HSBC announced a new US$3 billion share buy-back programme that will commence soon, and a first-quarter dividend of US$0.10 per share, up slightly from US$0.09 in the first quarter 2023.
The lender announced a special dividend of US$0.21 per share in the first half of this year after completing the sale of its Canadian business.
“I’m pleased with our start to 2024. We completed the sale of our Canada business and agreed the sale of our Argentina business, both of which allow us to focus on markets with higher value international opportunities,” said CEO Noel Quinn in an earnings statement to the Hong Kong stock exchange on Tuesday.
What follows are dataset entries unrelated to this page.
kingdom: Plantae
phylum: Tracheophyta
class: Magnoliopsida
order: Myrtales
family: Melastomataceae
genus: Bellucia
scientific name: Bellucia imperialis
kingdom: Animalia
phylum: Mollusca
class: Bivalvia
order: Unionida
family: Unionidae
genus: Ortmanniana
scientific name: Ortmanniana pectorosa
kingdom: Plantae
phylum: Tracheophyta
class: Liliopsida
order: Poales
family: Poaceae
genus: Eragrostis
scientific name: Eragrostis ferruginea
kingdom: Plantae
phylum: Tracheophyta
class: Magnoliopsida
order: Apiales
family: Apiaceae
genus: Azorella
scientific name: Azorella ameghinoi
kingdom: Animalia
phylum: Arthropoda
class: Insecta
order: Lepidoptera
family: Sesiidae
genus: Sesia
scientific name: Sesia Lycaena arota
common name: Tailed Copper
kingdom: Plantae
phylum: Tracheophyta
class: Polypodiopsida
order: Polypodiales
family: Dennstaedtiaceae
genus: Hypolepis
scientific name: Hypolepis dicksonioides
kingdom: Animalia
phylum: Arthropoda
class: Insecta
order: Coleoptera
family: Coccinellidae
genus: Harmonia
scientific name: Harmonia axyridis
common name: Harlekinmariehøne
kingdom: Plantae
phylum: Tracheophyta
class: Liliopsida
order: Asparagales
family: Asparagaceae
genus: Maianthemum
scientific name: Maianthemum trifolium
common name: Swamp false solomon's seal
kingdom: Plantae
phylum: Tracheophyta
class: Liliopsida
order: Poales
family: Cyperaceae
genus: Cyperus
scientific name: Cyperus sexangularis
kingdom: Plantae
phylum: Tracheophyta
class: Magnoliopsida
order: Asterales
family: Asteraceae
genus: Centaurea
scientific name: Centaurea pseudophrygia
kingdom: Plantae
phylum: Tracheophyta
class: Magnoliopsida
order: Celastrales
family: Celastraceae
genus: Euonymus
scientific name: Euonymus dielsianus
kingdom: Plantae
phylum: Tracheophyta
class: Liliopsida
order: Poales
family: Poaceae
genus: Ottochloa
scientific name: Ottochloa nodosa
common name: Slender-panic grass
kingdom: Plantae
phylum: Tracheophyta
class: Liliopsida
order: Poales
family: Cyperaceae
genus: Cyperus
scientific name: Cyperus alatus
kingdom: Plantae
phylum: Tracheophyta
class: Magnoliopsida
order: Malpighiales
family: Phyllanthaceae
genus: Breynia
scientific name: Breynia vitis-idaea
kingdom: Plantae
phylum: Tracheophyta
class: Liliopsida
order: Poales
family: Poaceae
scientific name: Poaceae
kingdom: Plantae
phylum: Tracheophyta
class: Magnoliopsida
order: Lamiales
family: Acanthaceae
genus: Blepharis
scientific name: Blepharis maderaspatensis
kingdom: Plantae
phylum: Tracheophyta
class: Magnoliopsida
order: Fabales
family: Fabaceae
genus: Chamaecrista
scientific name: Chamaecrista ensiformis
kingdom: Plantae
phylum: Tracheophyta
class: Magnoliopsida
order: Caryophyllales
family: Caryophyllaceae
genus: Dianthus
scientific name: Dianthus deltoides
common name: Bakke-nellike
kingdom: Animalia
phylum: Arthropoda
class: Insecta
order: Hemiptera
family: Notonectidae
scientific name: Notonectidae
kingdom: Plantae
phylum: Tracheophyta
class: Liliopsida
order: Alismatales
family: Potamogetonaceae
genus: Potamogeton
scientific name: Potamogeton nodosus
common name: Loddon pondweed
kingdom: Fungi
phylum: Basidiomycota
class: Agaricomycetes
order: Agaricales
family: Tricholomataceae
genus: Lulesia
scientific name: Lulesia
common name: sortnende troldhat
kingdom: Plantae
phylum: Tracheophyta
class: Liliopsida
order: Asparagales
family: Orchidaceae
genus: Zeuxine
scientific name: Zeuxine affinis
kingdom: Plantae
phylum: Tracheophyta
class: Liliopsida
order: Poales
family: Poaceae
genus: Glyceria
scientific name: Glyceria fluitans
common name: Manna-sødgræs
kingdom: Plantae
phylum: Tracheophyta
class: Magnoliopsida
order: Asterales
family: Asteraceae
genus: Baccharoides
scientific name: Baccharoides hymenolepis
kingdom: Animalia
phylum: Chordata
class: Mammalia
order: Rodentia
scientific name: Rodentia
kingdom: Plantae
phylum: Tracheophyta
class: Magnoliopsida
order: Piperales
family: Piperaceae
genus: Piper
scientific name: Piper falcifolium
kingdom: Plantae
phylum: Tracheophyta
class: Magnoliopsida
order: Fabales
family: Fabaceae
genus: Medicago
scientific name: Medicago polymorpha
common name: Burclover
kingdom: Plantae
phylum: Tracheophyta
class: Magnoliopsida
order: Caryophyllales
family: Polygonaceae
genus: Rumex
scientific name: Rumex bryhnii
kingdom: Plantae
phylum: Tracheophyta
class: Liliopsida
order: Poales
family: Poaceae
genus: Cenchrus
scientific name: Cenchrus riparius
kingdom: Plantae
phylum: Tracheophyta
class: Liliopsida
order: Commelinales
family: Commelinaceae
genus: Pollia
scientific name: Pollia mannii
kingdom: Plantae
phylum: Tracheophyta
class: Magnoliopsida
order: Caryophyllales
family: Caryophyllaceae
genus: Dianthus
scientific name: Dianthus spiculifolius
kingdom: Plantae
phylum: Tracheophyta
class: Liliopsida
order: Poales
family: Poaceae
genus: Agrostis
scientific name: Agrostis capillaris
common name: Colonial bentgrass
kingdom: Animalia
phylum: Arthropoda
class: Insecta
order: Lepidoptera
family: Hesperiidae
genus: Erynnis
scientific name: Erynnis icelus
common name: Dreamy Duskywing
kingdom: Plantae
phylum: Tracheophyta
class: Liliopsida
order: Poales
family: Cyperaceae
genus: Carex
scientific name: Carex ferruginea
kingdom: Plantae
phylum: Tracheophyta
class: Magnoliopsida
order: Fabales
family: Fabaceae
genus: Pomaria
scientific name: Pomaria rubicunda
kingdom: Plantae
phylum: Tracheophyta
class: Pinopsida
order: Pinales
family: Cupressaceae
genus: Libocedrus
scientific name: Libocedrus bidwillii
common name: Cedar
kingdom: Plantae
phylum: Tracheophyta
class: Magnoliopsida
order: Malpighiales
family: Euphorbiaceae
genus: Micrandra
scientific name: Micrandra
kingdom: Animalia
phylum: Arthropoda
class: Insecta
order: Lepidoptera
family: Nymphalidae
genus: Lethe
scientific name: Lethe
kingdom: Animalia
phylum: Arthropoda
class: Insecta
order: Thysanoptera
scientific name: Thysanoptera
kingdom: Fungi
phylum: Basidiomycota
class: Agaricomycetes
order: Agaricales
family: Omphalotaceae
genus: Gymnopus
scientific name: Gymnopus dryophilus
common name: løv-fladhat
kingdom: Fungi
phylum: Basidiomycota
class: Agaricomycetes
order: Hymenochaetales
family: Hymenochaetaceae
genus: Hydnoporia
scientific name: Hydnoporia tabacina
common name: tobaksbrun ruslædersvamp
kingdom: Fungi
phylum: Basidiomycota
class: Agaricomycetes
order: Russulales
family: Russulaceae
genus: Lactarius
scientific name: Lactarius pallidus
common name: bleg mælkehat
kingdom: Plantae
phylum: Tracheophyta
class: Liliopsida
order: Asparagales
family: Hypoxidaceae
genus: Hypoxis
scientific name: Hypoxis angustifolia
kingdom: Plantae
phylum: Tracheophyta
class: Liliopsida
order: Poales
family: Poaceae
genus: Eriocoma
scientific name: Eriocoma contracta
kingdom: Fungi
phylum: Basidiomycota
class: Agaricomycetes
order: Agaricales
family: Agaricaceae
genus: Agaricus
HSBC’s shares remained unchanged at HK$65.55 at the noon break on Tuesday, before the announcement.
The London-based bank, one of Europe’s largest by assets, generates much of its revenue in Asia.
Overall, the bank’s Asian business reported a first-quarter pre-tax profit decrease of 6.9 per cent from a year earlier to US$5.4 billion. Revenue rose by 3 per cent to US$20.8 billion, which was higher than estimates of US$16.53 billion.
Revenue growth was driven by the sales of the Canadian and Argentine units but also reflected growth in demand for wealth management products, HSBC said in its statement.
Net interest income fell by 3.3 per cent to US$8.7 billion, compared with US$9 billion a year earlier. The bank’s net interest margin, an important measure of profitability, fell 6 basis points to 1.63 per cent.
The bank said it expects to complete the sale of its Russian business sometime in the second quarter.